The trade group also said the closure of bars led to a drop in alcohol consumption in 2020, with revenue clearance data showing that it fell by 4.5% between January and September 2020, compared to the same period in 2019. Drinks Ireland expects this ‘long-term trend’ to continue as consumers choose quality over quantity.
In addition, Drinks Ireland said visitor attractions are dependent on the domestic market In the short term. The industry must innovate to attract new consumers and switch to smaller, tailored high-end experiences for small groups.
Drinks Ireland said there is a growing demand for high-quality spirits like Irish gin and whiskey, with domestic sales of spirits growing by 0.7% from 2.4m to 2.42m nine-litre cases between 2018 and 2019. The trade group also noted that hard seltzers will grow significantly with new brands set to enter the market in 2021.
The Irish whiskey industry will also drive further rural development and inner-city regeneration, Drinks Ireland said, with many Irish whiskey distilleries in local towns moving into unoccupied industrial premises.
Drinks Ireland also cited the growth of e-commerce, which will offer producers to chance to enter new markets and reach different consumers.
When it comes to challenges, Drinks Ireland said the new Brexit agreement has resulted in ‘increased costs and compliance burdens’.

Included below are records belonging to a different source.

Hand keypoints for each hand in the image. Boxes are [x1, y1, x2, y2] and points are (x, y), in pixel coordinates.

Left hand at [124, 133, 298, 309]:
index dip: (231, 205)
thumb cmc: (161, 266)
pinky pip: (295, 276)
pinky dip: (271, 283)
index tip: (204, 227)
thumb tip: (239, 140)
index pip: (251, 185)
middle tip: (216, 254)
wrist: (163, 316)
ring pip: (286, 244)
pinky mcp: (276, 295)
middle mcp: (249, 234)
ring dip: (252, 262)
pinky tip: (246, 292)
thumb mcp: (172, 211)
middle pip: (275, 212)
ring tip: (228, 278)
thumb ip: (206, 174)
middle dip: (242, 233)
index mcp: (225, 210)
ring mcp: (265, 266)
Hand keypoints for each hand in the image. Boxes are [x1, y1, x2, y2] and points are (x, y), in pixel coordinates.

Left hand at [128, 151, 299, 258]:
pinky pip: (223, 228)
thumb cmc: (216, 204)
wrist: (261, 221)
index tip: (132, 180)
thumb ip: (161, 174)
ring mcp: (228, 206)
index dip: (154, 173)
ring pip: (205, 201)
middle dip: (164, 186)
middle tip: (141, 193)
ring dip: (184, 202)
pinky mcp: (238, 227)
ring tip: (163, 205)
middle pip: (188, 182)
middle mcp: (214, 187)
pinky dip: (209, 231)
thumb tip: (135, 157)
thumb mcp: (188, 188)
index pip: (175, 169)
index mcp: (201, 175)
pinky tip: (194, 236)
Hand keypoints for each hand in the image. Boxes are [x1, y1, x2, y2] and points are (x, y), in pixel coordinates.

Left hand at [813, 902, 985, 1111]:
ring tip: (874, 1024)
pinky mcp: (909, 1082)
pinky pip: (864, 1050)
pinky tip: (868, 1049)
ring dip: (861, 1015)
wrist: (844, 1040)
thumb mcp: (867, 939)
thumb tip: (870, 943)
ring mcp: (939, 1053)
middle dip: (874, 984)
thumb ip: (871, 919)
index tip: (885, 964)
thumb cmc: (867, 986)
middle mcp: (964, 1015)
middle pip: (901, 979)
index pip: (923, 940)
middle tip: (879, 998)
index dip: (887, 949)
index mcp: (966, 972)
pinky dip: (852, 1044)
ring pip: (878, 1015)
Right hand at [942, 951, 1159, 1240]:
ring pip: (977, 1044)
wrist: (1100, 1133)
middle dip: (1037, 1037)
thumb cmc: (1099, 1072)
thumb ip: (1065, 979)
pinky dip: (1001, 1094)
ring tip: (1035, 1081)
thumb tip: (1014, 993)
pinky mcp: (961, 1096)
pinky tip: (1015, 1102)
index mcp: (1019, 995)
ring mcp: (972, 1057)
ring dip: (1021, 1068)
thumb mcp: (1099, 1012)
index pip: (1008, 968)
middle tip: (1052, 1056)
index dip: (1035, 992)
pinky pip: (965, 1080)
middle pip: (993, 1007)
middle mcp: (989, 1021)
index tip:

However, the Bord Bia report said alcohol has been one of the most successfully diversified categories. It has one of the lowest dependency rates on the UK of any major food and drink category, with only 15% of exports destined for the market. Furthermore, the spirits sector has also been hit by the ongoing trade disputes between the US and the EU, which led to the US imposing a 25% tariff on single malt Irish whiskey.